The number of leaves to the right of the stem equals $1 + 2 + \dots . + n$ (the tree contains $n$ tiers). To the left of the stem, the number of leaves is the same. And one more leaf on top.

The number of liters of water for irrigation equals the number of leaves in the tree.

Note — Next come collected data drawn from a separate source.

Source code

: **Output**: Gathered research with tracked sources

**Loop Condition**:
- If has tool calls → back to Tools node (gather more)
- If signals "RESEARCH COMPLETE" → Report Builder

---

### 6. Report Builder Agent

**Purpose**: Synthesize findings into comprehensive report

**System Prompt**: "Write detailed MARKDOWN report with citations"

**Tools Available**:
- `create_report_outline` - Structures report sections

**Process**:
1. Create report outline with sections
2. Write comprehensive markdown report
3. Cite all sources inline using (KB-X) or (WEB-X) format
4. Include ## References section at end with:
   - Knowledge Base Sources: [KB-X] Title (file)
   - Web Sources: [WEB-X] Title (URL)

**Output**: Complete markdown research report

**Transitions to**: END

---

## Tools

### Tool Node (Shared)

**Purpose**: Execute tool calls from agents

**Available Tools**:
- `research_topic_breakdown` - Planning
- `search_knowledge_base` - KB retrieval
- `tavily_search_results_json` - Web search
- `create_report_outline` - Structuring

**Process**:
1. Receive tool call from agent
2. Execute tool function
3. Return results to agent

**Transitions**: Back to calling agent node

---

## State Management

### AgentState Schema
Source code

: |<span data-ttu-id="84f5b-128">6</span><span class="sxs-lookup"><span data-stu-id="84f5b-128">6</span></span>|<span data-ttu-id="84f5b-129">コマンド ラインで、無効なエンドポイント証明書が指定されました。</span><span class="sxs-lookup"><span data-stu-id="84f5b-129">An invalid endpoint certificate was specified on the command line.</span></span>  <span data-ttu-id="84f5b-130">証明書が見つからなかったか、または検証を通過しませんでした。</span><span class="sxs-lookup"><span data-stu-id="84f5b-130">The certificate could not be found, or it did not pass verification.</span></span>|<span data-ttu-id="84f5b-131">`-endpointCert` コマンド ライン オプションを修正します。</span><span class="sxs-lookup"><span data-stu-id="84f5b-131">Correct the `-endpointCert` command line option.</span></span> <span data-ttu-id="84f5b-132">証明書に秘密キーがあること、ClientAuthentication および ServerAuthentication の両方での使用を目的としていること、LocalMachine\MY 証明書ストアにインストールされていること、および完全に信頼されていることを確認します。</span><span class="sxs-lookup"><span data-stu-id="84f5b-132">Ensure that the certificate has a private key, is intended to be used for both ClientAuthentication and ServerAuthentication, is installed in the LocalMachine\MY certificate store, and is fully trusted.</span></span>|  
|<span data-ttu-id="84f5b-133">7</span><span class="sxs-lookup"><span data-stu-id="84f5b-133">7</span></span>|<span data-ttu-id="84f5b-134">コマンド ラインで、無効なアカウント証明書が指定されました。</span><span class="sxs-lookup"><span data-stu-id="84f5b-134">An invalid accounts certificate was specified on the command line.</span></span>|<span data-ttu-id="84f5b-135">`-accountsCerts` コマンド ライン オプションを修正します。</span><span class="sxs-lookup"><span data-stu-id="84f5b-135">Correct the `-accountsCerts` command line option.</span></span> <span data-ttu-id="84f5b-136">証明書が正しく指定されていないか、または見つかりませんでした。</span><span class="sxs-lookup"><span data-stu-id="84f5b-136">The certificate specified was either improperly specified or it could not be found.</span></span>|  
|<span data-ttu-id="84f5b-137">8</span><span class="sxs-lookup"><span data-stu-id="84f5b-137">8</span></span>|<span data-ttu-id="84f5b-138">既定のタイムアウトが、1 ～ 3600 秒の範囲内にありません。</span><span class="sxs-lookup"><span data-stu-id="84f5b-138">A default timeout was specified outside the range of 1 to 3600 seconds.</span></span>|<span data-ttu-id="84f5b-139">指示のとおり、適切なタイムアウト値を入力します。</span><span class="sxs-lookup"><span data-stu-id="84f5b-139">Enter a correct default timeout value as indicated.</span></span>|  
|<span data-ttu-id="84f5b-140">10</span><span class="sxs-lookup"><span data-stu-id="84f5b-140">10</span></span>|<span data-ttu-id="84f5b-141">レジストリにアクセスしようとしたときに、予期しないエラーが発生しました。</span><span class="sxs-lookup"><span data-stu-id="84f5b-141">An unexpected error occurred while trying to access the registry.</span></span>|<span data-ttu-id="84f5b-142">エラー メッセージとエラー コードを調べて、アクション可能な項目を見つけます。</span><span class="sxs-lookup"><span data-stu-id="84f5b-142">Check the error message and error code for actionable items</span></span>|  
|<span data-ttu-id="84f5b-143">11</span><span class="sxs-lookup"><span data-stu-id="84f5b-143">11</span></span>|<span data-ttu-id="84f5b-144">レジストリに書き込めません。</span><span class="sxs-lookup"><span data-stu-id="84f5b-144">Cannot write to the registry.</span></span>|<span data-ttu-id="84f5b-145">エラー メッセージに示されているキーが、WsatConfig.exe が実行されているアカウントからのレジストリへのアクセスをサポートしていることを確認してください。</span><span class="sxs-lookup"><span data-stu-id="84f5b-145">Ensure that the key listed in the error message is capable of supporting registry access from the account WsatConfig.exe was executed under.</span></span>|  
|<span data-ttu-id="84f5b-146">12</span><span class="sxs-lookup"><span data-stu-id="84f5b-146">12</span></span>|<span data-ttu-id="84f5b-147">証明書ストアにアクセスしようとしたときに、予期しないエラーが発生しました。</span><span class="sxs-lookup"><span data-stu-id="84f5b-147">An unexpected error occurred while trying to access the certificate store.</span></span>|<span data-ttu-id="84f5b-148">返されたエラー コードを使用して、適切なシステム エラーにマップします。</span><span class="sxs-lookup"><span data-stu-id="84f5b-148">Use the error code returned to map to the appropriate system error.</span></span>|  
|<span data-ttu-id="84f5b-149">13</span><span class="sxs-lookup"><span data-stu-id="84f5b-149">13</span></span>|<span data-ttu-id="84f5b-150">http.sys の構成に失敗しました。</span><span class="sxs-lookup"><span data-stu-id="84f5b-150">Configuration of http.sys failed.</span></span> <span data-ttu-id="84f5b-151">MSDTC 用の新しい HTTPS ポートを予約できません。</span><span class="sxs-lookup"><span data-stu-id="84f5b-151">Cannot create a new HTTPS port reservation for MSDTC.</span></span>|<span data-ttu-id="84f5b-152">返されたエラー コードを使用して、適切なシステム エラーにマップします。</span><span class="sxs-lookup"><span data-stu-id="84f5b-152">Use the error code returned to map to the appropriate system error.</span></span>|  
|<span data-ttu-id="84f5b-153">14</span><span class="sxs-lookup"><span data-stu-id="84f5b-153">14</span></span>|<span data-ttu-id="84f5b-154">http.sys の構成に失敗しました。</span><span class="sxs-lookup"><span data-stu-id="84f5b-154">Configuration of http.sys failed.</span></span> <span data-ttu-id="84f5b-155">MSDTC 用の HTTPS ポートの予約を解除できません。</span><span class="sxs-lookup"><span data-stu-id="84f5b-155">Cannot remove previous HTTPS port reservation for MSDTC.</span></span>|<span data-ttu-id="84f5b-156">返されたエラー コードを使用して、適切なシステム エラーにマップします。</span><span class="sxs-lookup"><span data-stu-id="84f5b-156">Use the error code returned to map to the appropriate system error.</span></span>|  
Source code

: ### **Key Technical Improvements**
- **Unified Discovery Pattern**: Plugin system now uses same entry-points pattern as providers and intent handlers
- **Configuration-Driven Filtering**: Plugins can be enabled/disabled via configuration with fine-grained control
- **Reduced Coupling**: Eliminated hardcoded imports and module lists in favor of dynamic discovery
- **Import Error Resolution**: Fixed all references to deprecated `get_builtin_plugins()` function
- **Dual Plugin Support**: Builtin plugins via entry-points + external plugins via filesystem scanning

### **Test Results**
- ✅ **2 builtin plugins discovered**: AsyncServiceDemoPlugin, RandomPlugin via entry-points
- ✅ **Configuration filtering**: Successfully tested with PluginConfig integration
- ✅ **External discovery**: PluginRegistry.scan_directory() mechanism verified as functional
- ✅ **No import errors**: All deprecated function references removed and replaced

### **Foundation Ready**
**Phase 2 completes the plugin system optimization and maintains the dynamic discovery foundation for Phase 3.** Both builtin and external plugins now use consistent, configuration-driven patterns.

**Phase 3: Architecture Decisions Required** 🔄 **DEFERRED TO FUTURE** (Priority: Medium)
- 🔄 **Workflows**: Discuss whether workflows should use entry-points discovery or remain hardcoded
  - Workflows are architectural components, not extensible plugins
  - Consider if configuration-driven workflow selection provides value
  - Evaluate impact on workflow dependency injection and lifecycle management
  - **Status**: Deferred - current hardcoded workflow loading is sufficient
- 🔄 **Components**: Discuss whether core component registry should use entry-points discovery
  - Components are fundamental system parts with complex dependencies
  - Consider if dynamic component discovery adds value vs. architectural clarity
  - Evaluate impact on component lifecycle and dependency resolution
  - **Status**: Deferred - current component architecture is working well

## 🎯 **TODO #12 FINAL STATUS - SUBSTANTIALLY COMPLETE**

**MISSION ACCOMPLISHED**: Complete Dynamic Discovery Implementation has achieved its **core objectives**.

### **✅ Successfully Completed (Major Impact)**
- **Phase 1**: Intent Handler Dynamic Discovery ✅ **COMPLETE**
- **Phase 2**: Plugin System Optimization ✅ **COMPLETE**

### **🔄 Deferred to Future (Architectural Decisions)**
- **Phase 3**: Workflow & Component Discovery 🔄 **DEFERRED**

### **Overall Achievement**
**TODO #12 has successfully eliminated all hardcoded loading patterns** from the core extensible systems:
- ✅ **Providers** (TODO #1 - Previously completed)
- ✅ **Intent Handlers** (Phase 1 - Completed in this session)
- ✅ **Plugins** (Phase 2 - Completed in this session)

It equals

1 + 2 * (1 + 2 + 3 + ... + n) = 1 + \frac{n ( n + 1 )}{2} * 2 = 1 + n (n + 1)

Algorithm Implementation

Let's perform the calculation according to the formula mentioned above.

scanf("%d",&n);
res = n * (n + 1) + 1;
printf("%d\n",res);

Implementation via Pointers

#include <stdio.h>

int *n, *res;

int main(void)
{
    n = new int;
    res = new int;

    scanf("%d",n);
    *res = *n * (*n + 1) + 1;
    printf("%d\n",*res);

    delete n;
    delete res;
    return 0;
}

Implementation Using a Class

#include <stdio.h>

class Long
{
private:
    long long value;
public:
    Long(long long value = 0) : value(value) {}

    void Read(void)
    {
        scanf("%lld",&value);
    }

    void Print(void)
    {
        printf("%lld\n",value);
    }

    Long operator+ (long long x)
    {
        return value + x;
    }

    Long operator* (const Long &x)
    {
        return value * x.value;
    }
};

int main(void)
{
    Long n, res;
    n.Read();
    res = n * (n + 1) + 1;
    res.Print();
    return 0;
}

Java Implementation

import java.util.*;

public class Main
{
    public static void main(String[] args)
    {
        Scanner con = new Scanner(System.in);
        int n = con.nextInt();
        int res = n * (n + 1) + 1;
        System.out.println(res);
    }
}

Python Implementation

n = int(input())
res = n * (n + 1) + 1
print(res)